Commerce Department retail sales data for December and the full year shows that while sales grew for the year, they grew at the weakest pace in seven months for December at .01 percent, much less than expected.

“Retail sales showed important strength last year, increasing 7.7 percent from 2010 to 2011,” Commerce Secretary John Bryson said in a statement as his office released the Jan. 12 report. “But today’s monthly number is another reminder that our work is far from over. We need to build on the positive economic momentum in the New Year.
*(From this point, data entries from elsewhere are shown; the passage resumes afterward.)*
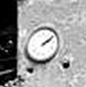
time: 2:09
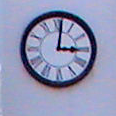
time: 3:01
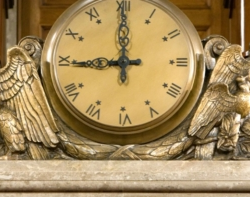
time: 8:59
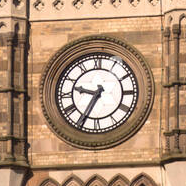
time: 9:34
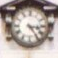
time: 3:23
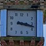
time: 3:17
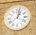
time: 1:02
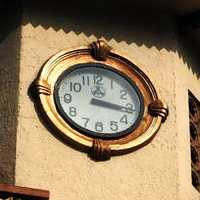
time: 3:16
That means extending the payroll tax cut and unemployment insurance, which will help create jobs, promote economic growth and sustain the recovery.”

And while 2011 gave the nation a breather from foreclosures, it appears as if at the end of the year lenders were finally dealing with some of those delayed foreclosures.

“There were strong signs in the second half of 2011 that lenders are finally beginning to push through some of the delayed foreclosures in select local markets,” said Brandon Moore, chief executive officer of Irvine, Calif.-based real estate tracking firm RealtyTrac. “We expect that trend to continue this year, boosting foreclosure activity for 2012 higher than it was in 2011, though still below the peak of 2010.”

That means more foreclosures will be off the books, but more foreclosures may also mean a continued lag in median home prices and more people out of house and home. The problem is particularly bad in the west, with Nevada, Arizona and California leading the nation in foreclosure rates. One-in-16 Nevada housing units had a foreclosure filing in 2011. In Arizona, the rate was one-in-24 and in California one-in-31 housing units had a foreclosure filing during the year.

Let’s just keep looking forward to more signs of better times, and hope we clear the woods soon.